Великий актер был третьим заметным человеком, скончавшимся в январе: в этом же месяце не стало чилийской поэтессы Габриэлы Мистраль и итальянского дирижера Артуро Тосканини – одного из самых знаменитых и, кроме того, самых богатых людей в истории музыки. Тем временем польский народ бросал бюллетени в урны, выражая поддержку Владиславу Гомулке, а французские автомобилисты выстраивались в очереди на заправках. Суэцкая авантюра в душах французов оставила жгучее разочарование, а страну – без бензина. Из-за хаоса, вызванного нехваткой горючего, вовремя и строго по расписанию прибыли 23 января только 3,025 кг Каролины Луизы Маргариты, принцессы Монако, дочери Ренье III и Грейс Келли.
Лондонская молодежь за месяц раскупила миллион дисков «Rock Аround the Сlock» – после «Третьего человека» это мировой рекорд. Королева Елизавета села в самолет и отправилась в Лиссабон. Мотивы встречи со скромным патерналистом-президентом Португалии Оливейрой Салазаром столь загадочны, что все решили: королеве просто был нужен предлог, чтобы повидаться с мужем, герцогом Филиппом Эдинбургским, вот уже четыре месяца бороздящим на яхте последние моря Британской империи в чисто мужском обществе. Вся неделя была полна новостями, тайный смысл которых не поддавался расшифровке, несбывшимися прогнозами, погибшими надеждами журналистов, уповавшими на то, что произойдет наконец главное событие года в сфере чувств – разрыв королевы Елизаветы и принца Филиппа. В лиссабонском аэропорту – чистеньком и извилистом, как лабирин, – куда Филипп прибыл с пятиминутным опозданием – поскольку, во-первых, не англичанин, а грек, а во-вторых, потому что перед поцелуем с женой должен был сбрить бороду – долгожданного события не произошло, а ведь в 1957 году это могло бы стать самой ошеломительной новостью. Могло бы, да не стало.

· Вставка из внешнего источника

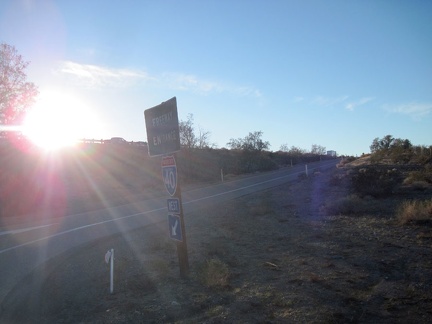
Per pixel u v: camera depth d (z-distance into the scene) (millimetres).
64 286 8383
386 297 6035
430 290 6223
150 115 8453
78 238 13477
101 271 9109
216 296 6598
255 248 9984
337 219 12914
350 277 7066
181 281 7582
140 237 12984
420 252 8297
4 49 34062
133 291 7363
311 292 6398
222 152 63094
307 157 86000
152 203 24578
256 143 70875
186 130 51688
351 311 5582
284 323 5289
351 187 18734
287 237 10945
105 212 21062
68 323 6371
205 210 18594
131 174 41062
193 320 5656
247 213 16281
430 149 29594
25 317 6859
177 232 7887
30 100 35344
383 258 8094
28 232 15414
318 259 8391
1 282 8609
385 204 14430
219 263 7926
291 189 24688
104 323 5984
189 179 43719
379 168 26641
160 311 6176
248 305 5996
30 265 10008
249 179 40469
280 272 7695
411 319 5246
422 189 16719
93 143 46781
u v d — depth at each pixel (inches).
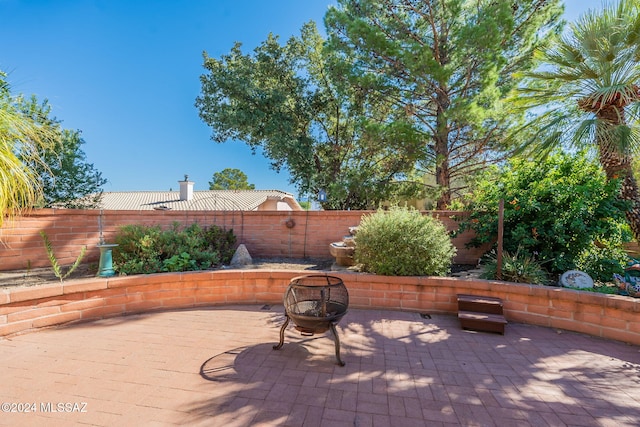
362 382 97.5
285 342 126.7
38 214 186.2
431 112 354.9
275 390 92.0
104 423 75.9
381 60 326.0
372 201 370.9
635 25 158.2
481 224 208.1
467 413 82.7
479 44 273.0
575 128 171.2
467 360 114.0
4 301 123.3
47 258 189.3
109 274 165.2
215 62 448.8
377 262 172.6
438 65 283.1
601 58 169.9
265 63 442.6
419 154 326.3
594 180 173.0
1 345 118.0
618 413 83.7
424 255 171.9
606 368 108.8
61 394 87.9
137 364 106.0
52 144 152.8
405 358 114.9
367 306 173.3
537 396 91.3
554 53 188.2
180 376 98.7
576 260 179.2
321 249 245.8
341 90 357.1
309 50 452.1
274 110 421.4
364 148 414.3
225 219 252.4
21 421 75.9
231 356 113.6
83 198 280.5
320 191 389.7
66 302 140.7
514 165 209.9
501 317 141.5
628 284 148.3
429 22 325.4
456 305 163.0
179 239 202.2
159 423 76.3
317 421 78.2
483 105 289.9
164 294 166.1
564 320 144.6
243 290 177.6
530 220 188.7
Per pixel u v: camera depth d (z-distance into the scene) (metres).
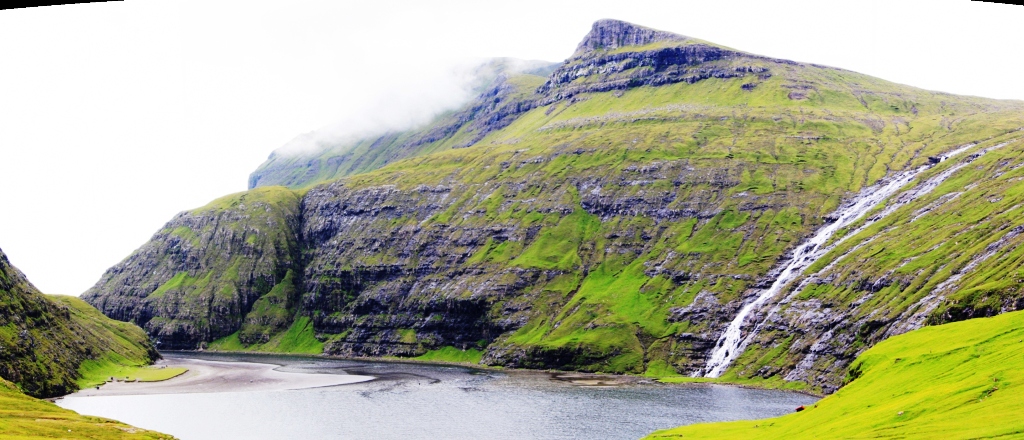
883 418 101.25
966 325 147.12
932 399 99.81
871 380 138.38
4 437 121.44
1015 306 196.00
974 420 83.50
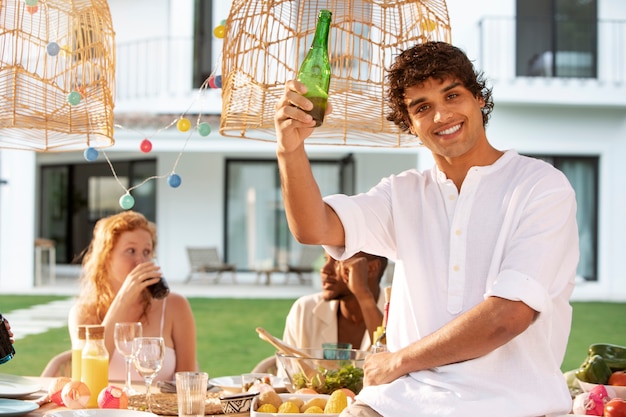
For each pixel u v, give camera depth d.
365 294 2.97
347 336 3.21
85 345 2.50
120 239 3.15
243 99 2.16
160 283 2.97
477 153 1.88
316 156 15.49
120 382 2.81
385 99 2.26
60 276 16.30
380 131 2.35
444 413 1.68
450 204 1.86
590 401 2.15
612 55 12.87
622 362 2.45
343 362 2.37
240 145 12.75
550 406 1.71
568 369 6.51
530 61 12.90
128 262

Зато в том же самом феврале Брижит Бардо на карнавале в Мюнхене опустила линию декольте до пределов невероятных, а французский премьер-министр Ги Молле пересек Атлантику, чтобы после суэцкого позора наладить отношения с Америкой, Москва же преподнесла первый сюрприз, на которые столь богат будет этот самый эффективный, хлопотный и обескураживающий год Советского Союза. Сюрпризом («Правда» сообщила об этом вскользь как о событии незначительном) стала отставка шестого министра иностранных дел Дмитрия Шепилова и замена его на Андрея Громыко, нового вундеркинда мировой дипломатии.
Шепилов, некогда главный редактор «Правды», стал главой внешнеполитического ведомства в июне 1956 года и побил рекорд краткосрочности пребывания на этом посту: все его предшественники занимали его в среднем по восемь лет, а он – восемь месяцев. Западные аналитики, отчаявшись разгадать мудреные комбинации кремлевских политических шахмат, имеют основания предполагать, что его преемник Громыко продержится восемь дней.